### DATA EXCERPTS
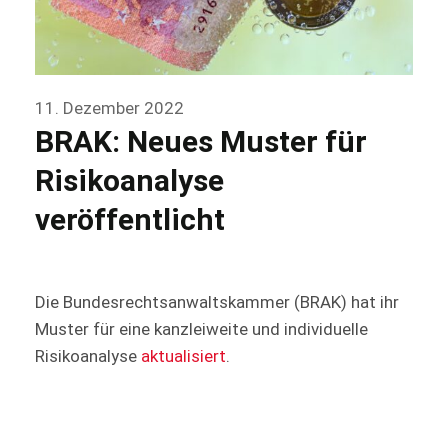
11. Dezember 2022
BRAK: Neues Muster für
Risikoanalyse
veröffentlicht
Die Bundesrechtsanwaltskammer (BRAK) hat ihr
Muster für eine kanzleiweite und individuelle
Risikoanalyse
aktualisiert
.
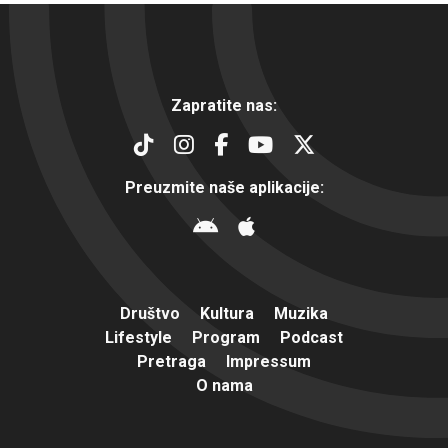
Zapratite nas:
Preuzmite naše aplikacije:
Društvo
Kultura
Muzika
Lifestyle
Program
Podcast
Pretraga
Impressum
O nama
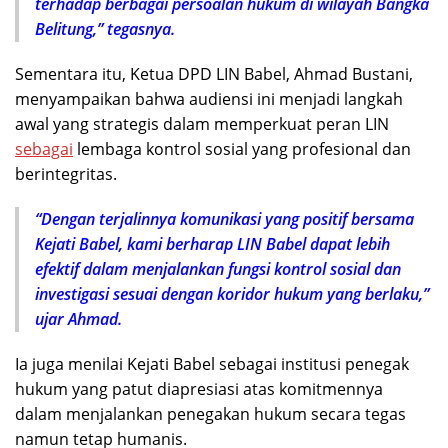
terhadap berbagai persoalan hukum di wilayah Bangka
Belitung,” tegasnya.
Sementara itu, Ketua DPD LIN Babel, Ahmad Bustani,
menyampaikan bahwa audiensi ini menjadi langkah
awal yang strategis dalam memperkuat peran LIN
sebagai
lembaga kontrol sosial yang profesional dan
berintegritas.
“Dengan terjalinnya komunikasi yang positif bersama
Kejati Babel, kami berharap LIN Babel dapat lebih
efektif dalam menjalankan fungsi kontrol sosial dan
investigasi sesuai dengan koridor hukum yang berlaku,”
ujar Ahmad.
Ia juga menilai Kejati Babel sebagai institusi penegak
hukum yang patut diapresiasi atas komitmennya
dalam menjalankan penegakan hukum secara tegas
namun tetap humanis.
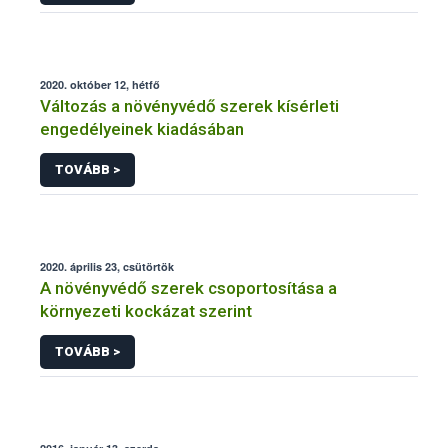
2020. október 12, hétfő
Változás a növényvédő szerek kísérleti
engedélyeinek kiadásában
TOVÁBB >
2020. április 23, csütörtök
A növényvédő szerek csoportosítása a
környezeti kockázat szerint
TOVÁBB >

### YOUR INSTRUCTIONS
Before printing anything, remove the pictures; then print all the records exactly.

### RESULT FOR THIS EXERCISE
11. Dezember 2022
BRAK: Neues Muster für
Risikoanalyse
veröffentlicht
Die Bundesrechtsanwaltskammer (BRAK) hat ihr
Muster für eine kanzleiweite und individuelle
Risikoanalyse
aktualisiert
.
Zapratite nas:
Preuzmite naše aplikacije:
Društvo
Kultura
Muzika
Lifestyle
Program
Podcast
Pretraga
Impressum
O nama
terhadap berbagai persoalan hukum di wilayah Bangka
Belitung,” tegasnya.
Sementara itu, Ketua DPD LIN Babel, Ahmad Bustani,
menyampaikan bahwa audiensi ini menjadi langkah
awal yang strategis dalam memperkuat peran LIN
sebagai
lembaga kontrol sosial yang profesional dan
berintegritas.
“Dengan terjalinnya komunikasi yang positif bersama
Kejati Babel, kami berharap LIN Babel dapat lebih
efektif dalam menjalankan fungsi kontrol sosial dan
investigasi sesuai dengan koridor hukum yang berlaku,”
ujar Ahmad.
Ia juga menilai Kejati Babel sebagai institusi penegak
hukum yang patut diapresiasi atas komitmennya
dalam menjalankan penegakan hukum secara tegas
namun tetap humanis.
2020. október 12, hétfő
Változás a növényvédő szerek kísérleti
engedélyeinek kiadásában
TOVÁBB >
2020. április 23, csütörtök
A növényvédő szerek csoportosítása a
környezeti kockázat szerint
TOVÁBB >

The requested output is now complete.